## AIM
Reproduce the data word for word, from its first line through the line containing "crop: left 31.401%, top", with both of those lines included.

## Recorded data
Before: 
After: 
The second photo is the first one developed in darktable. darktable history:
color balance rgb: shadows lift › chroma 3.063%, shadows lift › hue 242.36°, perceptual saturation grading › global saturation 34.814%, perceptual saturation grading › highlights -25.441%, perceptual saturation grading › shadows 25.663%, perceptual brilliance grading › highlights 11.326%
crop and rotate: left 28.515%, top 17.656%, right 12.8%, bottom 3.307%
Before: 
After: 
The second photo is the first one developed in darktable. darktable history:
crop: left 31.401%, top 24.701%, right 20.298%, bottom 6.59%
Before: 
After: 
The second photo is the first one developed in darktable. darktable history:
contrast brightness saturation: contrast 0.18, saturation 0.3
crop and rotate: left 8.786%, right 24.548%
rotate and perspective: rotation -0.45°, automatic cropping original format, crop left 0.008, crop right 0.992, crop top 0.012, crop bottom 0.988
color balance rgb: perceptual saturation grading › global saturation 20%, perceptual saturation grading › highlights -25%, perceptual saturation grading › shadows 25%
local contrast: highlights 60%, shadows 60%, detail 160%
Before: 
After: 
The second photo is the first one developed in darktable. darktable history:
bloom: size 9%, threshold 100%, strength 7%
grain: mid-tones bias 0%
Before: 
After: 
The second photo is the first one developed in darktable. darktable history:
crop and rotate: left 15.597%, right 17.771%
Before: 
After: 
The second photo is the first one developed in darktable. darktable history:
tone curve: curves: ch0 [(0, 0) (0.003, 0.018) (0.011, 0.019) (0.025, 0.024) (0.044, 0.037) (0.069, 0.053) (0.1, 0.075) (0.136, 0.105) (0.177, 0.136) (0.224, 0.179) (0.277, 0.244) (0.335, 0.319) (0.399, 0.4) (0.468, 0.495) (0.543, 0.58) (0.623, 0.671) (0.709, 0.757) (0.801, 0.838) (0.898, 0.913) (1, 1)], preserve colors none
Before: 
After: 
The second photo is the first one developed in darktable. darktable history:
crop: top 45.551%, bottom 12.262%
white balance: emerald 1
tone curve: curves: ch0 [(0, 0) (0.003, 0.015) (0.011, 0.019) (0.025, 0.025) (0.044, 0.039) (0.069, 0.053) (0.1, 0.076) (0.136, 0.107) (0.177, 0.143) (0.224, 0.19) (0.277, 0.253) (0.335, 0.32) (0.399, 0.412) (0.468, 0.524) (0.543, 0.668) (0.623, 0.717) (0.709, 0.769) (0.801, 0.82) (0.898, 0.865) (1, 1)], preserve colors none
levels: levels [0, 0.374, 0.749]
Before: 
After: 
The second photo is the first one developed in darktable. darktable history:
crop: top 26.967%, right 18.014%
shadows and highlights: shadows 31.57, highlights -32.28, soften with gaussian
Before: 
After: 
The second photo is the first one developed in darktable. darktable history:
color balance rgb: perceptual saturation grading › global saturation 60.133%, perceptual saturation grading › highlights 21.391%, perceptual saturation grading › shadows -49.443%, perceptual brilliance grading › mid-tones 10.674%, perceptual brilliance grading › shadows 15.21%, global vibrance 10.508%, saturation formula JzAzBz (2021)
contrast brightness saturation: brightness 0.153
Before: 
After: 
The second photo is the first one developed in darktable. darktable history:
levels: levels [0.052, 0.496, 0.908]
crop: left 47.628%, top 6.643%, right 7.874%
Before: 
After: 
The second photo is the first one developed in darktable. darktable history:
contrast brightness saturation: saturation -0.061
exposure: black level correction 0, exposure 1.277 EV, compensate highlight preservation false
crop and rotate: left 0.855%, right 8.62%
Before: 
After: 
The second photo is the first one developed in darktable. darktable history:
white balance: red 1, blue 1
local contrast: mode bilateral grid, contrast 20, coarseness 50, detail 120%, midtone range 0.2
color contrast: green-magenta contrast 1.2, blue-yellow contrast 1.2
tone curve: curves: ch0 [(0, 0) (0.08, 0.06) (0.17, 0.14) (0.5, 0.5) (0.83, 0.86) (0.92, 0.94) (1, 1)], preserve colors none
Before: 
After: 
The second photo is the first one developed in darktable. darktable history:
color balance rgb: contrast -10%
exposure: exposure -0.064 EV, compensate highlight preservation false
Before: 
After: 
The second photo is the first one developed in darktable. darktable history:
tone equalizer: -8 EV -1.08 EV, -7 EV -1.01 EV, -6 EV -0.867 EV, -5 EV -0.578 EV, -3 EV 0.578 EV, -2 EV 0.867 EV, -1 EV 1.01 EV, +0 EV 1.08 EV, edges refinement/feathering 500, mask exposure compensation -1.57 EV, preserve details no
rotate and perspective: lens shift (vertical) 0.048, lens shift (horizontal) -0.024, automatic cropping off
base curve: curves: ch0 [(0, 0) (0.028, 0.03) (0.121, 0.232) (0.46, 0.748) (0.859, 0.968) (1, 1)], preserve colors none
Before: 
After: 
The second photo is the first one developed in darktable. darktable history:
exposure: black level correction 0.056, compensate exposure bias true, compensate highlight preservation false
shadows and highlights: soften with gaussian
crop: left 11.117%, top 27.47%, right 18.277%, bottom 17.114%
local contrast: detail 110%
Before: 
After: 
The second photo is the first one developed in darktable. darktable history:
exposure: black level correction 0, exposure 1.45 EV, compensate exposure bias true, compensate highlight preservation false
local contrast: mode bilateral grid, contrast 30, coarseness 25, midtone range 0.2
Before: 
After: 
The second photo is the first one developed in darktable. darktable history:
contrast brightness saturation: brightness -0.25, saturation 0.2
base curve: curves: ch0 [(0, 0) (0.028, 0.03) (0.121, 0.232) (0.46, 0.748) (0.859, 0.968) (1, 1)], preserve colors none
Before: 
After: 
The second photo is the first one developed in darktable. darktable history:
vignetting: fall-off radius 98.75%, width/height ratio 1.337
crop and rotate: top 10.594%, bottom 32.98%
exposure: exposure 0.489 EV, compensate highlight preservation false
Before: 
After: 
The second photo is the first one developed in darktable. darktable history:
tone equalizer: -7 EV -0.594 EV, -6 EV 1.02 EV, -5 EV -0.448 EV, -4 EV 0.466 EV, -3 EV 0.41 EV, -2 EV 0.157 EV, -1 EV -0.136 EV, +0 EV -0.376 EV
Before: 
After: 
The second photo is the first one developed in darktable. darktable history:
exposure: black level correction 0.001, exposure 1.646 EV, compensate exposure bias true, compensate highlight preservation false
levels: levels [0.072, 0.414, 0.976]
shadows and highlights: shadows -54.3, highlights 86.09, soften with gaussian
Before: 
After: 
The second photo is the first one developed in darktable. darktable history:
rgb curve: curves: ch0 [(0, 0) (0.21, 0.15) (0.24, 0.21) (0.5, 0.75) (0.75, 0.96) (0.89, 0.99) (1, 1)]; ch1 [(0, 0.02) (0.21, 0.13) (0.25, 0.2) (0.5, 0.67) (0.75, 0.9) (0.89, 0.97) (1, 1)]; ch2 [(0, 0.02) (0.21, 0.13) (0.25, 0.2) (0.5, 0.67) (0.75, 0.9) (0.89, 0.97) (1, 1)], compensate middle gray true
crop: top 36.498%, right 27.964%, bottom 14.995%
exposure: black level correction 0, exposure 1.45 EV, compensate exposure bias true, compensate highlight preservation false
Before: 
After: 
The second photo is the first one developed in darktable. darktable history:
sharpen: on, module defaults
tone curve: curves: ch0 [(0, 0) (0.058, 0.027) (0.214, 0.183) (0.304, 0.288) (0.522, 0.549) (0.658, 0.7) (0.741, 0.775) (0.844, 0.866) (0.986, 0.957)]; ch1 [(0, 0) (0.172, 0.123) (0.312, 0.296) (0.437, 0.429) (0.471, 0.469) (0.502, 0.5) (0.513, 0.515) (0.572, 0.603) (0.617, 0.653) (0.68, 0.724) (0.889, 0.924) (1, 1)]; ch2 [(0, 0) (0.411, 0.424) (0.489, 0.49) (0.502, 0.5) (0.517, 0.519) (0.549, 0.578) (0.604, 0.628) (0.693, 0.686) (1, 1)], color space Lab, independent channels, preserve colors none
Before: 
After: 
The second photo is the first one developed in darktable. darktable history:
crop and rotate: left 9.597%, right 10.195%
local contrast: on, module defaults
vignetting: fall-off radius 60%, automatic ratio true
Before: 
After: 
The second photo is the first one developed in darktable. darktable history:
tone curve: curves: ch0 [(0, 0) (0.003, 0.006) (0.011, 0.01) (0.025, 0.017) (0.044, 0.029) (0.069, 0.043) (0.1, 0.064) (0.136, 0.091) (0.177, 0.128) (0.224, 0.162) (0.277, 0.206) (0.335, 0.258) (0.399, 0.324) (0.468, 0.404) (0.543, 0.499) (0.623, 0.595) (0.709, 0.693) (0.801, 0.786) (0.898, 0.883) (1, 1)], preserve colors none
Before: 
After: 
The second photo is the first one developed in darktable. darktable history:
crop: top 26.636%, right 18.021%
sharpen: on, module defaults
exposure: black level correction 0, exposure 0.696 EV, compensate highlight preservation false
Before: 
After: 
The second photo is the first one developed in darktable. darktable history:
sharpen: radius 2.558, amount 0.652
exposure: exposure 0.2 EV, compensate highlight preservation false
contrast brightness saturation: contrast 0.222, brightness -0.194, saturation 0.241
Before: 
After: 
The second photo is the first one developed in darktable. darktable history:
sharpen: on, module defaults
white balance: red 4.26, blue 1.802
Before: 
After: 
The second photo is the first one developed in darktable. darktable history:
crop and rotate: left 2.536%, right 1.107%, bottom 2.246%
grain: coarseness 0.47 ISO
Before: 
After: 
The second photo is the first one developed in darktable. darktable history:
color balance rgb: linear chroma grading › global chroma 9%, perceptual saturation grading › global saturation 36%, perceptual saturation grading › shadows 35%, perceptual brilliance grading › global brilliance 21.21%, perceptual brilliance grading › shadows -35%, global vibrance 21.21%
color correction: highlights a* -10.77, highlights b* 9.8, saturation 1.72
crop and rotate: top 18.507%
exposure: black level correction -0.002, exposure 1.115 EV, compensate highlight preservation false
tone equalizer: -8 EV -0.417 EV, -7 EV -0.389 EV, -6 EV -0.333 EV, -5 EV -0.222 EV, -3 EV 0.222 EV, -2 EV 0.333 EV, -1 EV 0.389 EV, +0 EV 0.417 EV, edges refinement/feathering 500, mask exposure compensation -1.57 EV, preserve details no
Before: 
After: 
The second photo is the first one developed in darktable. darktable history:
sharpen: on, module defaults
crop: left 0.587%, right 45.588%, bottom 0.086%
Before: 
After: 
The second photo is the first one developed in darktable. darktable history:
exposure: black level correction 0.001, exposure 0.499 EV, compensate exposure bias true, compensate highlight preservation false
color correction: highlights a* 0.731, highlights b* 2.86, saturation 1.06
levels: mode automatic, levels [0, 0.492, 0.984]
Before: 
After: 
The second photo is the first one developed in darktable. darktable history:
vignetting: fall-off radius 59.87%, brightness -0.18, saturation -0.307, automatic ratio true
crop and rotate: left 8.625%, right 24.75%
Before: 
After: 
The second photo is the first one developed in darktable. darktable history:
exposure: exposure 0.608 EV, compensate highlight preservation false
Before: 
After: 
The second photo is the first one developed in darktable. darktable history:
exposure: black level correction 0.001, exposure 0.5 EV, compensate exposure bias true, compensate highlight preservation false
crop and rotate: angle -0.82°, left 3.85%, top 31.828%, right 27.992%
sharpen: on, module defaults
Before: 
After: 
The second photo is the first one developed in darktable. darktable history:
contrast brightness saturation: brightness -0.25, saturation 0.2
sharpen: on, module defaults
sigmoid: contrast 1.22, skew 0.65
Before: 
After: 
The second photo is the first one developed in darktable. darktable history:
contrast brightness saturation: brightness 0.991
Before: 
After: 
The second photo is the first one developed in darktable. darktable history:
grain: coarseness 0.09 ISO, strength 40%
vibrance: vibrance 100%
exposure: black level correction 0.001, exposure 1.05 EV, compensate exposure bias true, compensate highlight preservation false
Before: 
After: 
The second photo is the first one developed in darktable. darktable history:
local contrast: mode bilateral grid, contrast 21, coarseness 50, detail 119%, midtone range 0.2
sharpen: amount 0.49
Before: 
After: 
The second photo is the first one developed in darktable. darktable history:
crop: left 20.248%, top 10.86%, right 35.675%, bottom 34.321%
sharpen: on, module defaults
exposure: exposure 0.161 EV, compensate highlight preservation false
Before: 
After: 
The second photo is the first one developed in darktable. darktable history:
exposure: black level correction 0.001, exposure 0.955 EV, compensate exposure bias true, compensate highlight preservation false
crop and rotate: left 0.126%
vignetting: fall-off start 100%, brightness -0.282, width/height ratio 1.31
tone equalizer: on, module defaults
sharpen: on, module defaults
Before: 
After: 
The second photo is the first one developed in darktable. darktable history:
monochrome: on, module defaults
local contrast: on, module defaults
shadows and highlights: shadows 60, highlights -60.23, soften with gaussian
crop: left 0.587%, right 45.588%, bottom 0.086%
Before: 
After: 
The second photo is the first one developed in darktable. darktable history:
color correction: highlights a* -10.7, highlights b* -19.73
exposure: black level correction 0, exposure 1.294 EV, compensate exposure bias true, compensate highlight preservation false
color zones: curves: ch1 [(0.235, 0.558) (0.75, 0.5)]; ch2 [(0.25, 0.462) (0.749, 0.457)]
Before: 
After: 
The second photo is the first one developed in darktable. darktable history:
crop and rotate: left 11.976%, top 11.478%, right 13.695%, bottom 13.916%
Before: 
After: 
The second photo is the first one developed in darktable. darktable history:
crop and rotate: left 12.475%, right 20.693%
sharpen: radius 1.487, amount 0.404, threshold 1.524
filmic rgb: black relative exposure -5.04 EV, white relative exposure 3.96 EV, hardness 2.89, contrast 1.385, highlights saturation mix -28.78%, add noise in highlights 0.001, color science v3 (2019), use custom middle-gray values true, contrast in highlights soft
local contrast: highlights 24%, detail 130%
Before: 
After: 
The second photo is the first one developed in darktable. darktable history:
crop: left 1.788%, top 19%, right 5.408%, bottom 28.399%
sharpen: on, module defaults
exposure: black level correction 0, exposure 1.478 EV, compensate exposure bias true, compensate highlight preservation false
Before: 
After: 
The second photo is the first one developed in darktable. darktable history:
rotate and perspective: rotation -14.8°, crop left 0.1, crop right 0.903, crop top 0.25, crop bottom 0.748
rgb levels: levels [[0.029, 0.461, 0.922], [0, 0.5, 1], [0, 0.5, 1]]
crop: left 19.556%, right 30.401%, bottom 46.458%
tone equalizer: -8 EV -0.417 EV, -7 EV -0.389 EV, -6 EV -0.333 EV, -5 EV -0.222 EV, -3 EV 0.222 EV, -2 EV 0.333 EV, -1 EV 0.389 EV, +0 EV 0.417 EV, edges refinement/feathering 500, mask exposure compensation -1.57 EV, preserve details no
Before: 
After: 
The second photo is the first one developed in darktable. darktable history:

## COMPLETE RESPONSE
Before: 
After: 
The second photo is the first one developed in darktable. darktable history:
color balance rgb: shadows lift › chroma 3.063%, shadows lift › hue 242.36°, perceptual saturation grading › global saturation 34.814%, perceptual saturation grading › highlights -25.441%, perceptual saturation grading › shadows 25.663%, perceptual brilliance grading › highlights 11.326%
crop and rotate: left 28.515%, top 17.656%, right 12.8%, bottom 3.307%
Before: 
After: 
The second photo is the first one developed in darktable. darktable history:
crop: left 31.401%, top 24.701%, right 20.298%, bottom 6.59%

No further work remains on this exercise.